**Task material:**
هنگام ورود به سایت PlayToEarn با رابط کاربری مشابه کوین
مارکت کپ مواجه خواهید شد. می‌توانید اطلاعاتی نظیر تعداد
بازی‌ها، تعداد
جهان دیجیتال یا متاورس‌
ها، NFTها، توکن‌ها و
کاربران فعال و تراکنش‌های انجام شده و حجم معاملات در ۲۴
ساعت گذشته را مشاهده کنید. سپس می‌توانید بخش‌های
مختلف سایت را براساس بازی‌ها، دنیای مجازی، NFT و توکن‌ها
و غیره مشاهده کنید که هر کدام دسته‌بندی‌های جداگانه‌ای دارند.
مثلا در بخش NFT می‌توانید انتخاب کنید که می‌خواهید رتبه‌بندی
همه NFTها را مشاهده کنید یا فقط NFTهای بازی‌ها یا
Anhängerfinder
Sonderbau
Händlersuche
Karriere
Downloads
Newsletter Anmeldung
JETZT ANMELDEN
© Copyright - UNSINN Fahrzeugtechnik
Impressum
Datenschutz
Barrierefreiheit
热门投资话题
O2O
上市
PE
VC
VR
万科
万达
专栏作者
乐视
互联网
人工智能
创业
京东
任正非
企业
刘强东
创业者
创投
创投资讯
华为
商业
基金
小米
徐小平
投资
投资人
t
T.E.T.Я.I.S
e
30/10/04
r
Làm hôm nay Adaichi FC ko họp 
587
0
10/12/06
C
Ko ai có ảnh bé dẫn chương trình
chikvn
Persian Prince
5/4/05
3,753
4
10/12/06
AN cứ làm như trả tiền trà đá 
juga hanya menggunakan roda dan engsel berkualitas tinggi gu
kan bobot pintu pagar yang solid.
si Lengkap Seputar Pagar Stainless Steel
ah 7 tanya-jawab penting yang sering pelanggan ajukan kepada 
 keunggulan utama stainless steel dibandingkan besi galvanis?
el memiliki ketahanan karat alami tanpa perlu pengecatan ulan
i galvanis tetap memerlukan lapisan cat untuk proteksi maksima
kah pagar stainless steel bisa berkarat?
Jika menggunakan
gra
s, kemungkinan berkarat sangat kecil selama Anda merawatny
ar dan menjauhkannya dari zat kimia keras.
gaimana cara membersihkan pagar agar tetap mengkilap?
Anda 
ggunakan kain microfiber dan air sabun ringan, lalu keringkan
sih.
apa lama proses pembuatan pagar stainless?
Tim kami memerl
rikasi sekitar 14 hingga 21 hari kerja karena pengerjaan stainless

**Work to complete:** Show a copy of each line from the data that includes the word "تعداد".

**Finished task:**
مارکت کپ مواجه خواهید شد. می‌توانید اطلاعاتی نظیر تعداد
بازی‌ها، تعداد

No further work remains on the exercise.